O psicólogo Rodrigo Lages e Silva, pesquisador da Universidade Federal do Rio Grande do Sul, reconhece nesses sintomas a chamada síndrome de Ulisses, um quadro de mal-estar emocional produzido por um forte sentimento de desenraizamento, de não pertencimento ao local onde se instalou. “Vemos pessoas que, depois de enfrentar tantas dificuldades durante a viagem, chegam tentando reconstruir suas vidas e esperando encontrar mais facilidades, mas o que encontram são novas dificuldades”, observa o acadêmico.

De acordo com o especialista, isso se deve principalmente às limitações que os migrantes têm para se mudar para uma nova cidade, obter moradia, adaptar-se aos sistemas de educação e saúde. Ele reconhece com tristeza que atitudes de racismo e xenofobia infelizmente também persistem no Brasil.

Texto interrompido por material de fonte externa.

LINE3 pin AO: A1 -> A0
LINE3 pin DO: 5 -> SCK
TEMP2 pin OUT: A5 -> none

O trabalho na Cibai em Porto Alegre

Kanhanga e Rodrigo Lages e Silva fazem parte da vasta rede de instituições que colaboram com o Cibai, o Centro Ítalo-Brasileiro de Assistência e Instrução das Migrações. Essa instituição dos religiosos scalabrinianos foi fundada em Porto Alegre em 1958 para acolher os imigrantes italianos que chegavam à região sul do Brasil. Mas, no decorrer da história, os locais de partida das ondas migratórias mudaram e, de fato, pessoas de até 52 nacionalidades foram atendidas no Cibai. Hoje, a maioria vem da Venezuela, Haiti, Senegal e Angola.

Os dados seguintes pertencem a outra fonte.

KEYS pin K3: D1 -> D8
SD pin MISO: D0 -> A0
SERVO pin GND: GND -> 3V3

O diretor do Cibai, Padre Adelmar Barilli, lidera um modelo de resposta integral aos migrantes, concentrando-se especialmente naqueles que acabaram de chegar, para que nenhuma de suas necessidades mais urgentes seja ignorada: roupas, comida, abrigo, idioma, trabalho, apoio psicológico, etc. “Não faria sentido fornecer só abrigo, só comida ou só documentos. Tentamos oferecer uma assistência completa ao migrante”, ressalta. O sacerdote observa que a demora em se estabelecer no novo país pode levar a um aumento nos problemas de saúde mental, como acontece no norte do Brasil, na região de Boa Vista. Lá, os venezuelanos, depois de cruzarem a fronteira, às vezes ficam até dois anos antes de se mudarem para outra região para começar uma vida mais estável.

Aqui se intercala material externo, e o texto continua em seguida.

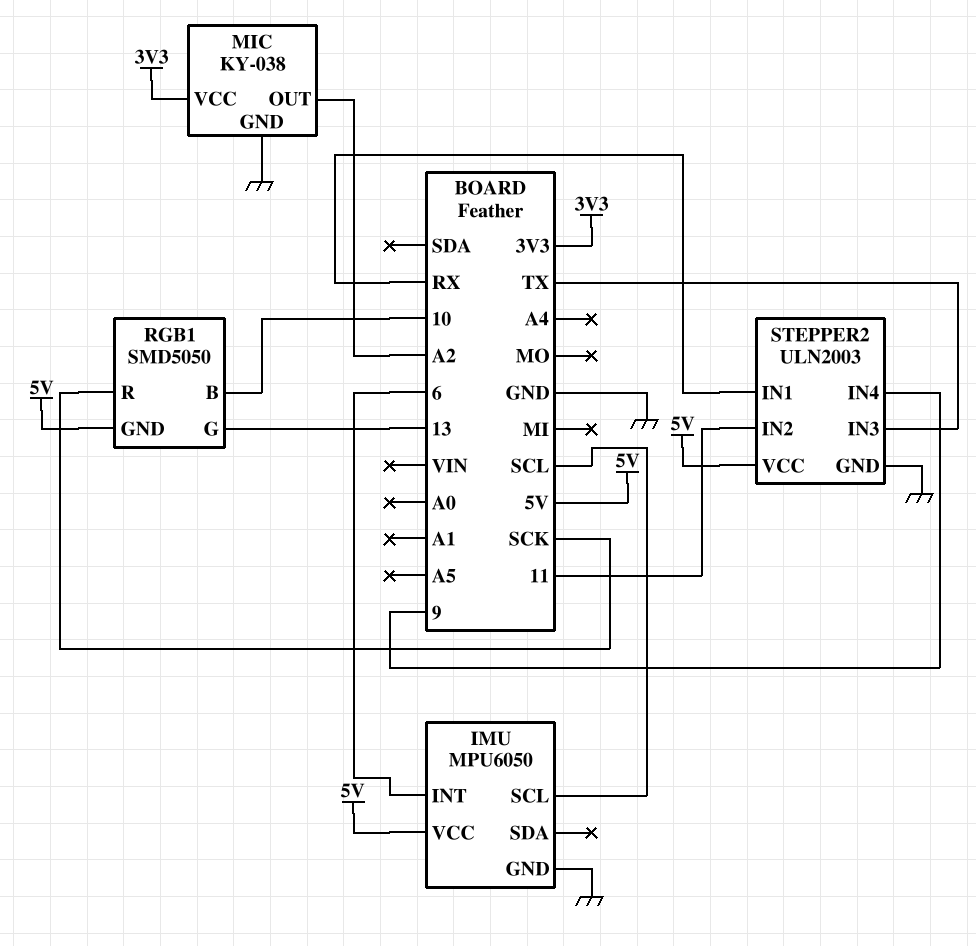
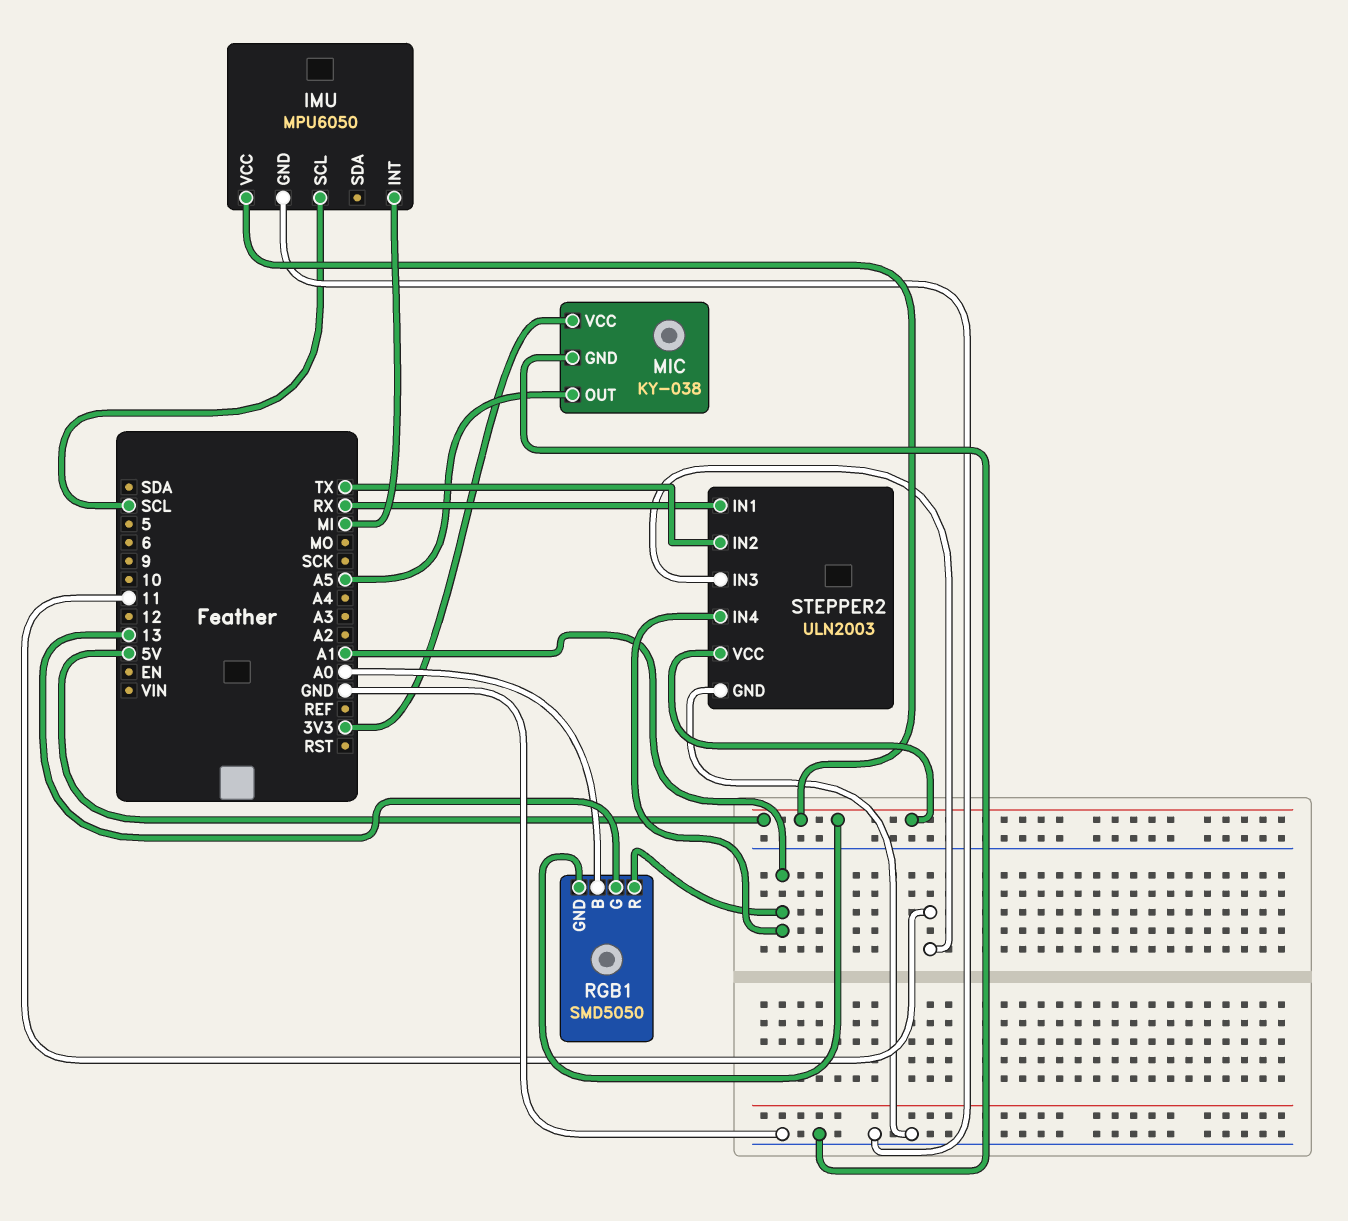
IMU pin INT: 6 -> MI
MIC pin OUT: A2 -> A5
RGB1 pin B: 10 -> A0
RGB1 pin R: SCK -> A1
STEPPER2 pin IN2: 11 -> TX
STEPPER2 pin IN3: TX -> 11
STEPPER2 pin IN4: 9 -> A1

A eficácia da “teleassistência” psicológica

Também em Porto Alegre, as irmãs scalabrinianas se dedicam totalmente à causa dos migrantes. De fato, há 23 anos elas têm um escritório na estação rodoviária que atende linhas interestaduais e internacionais, para entrar em contato com as pessoas desde o primeiro momento em que chegam naquela nova terra. Eles também administram quatro centros de saúde em diferentes pontos da cidade de um milhão e meio de habitantes. A partir dali, implementam o programa “Legame”, um sistema eficaz de “teleassistência”, gratuito e confidencial para aqueles que precisam de apoio psicológico, voltado mais para lidar com o sofrimento da migração do que com problemas mentais.

“Fornecemos a eles uma linha telefônica para que possam ligar para profissionais de saúde mental, tanto psicólogos quanto psiquiatras, dos quais recebem apoio semanal, quinzenal ou mensal, de acordo com as necessidades de cada um”, explica a Irmã Jakeline Danetti. Se esse suporte telemático não for suficiente, são encaminhados para tratamento terapêutico presencial.

A grande família de irmãs e padres scalabrinianos também trabalha em estreito contato com órgãos públicos e organizações civis no Brasil, criando redes de cooperação multidisciplinares que garantem que os migrantes sejam cada vez mais acolhidos, protegidos, promovidos e integrados à sociedade.